# Santa Clarita rentals?



## mleptuck (Jul 29, 2002)

Hi all -- I'm from PA, but am commuting over the next 4-6 weeks back and forth to Santa Clarita for work.

So... I might not have time to do so, but if I get an afternoon or two, is there anywhere around here where I can rent a road bike for a while? I figure I can easily enough hump out shoes, helmet and the rest but I'm most certainly not bringing the bike on the plane...

I'm loving the weather and the mountains ALL over the place and I'm dying to ride 'em...

Any suggestions?
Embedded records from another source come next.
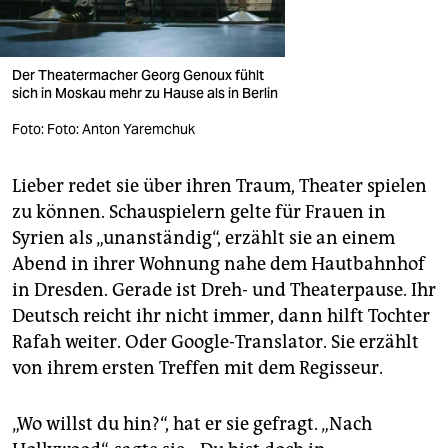
Der Theatermacher Georg Genoux fühlt
sich in Moskau mehr zu Hause als in Berlin
Foto: Foto: Anton Yaremchuk
Lieber redet sie über ihren Traum, Theater spielen
zu können. Schauspielern gelte für Frauen in
Syrien als „unanständig“, erzählt sie an einem
Abend in ihrer Wohnung nahe dem Hautbahnhof
in Dresden. Gerade ist Dreh- und Theaterpause. Ihr
Deutsch reicht ihr nicht immer, dann hilft Tochter
Rafah weiter. Oder Google-Translator. Sie erzählt
von ihrem ersten Treffen mit dem Regisseur.
„Wo willst du hin?“, hat er sie gefragt. „Nach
I'm staying on the Old Road at Pico Canyon Road and haven't seen too much in the way of bike shops, surprisingly...

Any ideas, anyone?

Thanks!
Mike


----------



## 7.62 (Oct 13, 2006)

I've delt with Performance Cyclery (good lbs) but never rented. 
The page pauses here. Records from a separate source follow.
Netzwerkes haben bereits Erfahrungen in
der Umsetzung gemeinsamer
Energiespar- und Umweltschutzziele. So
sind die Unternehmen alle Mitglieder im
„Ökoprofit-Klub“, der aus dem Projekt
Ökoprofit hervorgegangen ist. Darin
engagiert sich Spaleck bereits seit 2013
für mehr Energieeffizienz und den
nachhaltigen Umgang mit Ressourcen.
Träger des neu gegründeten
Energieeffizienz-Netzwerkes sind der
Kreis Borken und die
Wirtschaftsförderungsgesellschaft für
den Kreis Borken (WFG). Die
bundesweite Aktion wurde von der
If you get a chance, the ride from Copper Hill to Elizabeth Lake Road by way of San Francisquito Canyon is pretty good. The majority of it is a long climb, but it's very fast coming back.

http://www.performancecyclery.com/

http://www.valleybicycles.net/

Valencia Bicycles
24353 San Fernando Rd
Santa Clarita, CA 91321
(661) 259-6601


----------



## The Walrus (Apr 2, 2000)

If 7.62's suggestions don't pan out, try Newhall Bicycle Company; these are some of the most accommodating people I've come across, and if they can't set you up with a bike, I'm guessing they'd know someone who can. ...just don't let the whole white rasta vibe in the shop put you off. They're located at 23986 Pine St, just south of San Fernando Rd and immediately east of the railroad tracks; phone number is (661) 284-6187.


----------



## Hollywood (Jan 16, 2003)

*Contacts*

ask for Fred (owner) or Kirk at Performance. 661-254-4008

or 

Roger at N.B.C.

Perf. is a Specialized shop, Roger is Bianchi primarily. They each host weekend shop rides, so that's an option too.

there's also a great network of bike paths that are perfect for unwinding while avoiding traffic. The shops can point 'em out to you.

HW Jeff


----------



## 7.62 (Oct 13, 2006)

The Walrus said:


> If 7.62's suggestions don't pan out, try Newhall Bicycle Company; these are some of the most accommodating people I've come across, and if they can't set you up with a bike, I'm guessing they'd know someone who can. ...just don't let the whole white rasta vibe in the shop put you off. They're located at 23986 Pine St, just south of San Fernando Rd and immediately east of the railroad tracks; phone number is (661) 284-6187.


Oh yeah.. I forgot about them. I was told by someone at another lbs that they a good bunch of folks.


----------



## mleptuck (Jul 29, 2002)

*Thanks!*

Thanks all for the info -- I'll try getting in touch with some of these people tomorrow. I'm flying back to PA on the redeye tomorrow night and coming back Sunday night, so if it all works well I'll pack my shoes and helmet and get some riding in.

Thanks a ton!
Mike


----------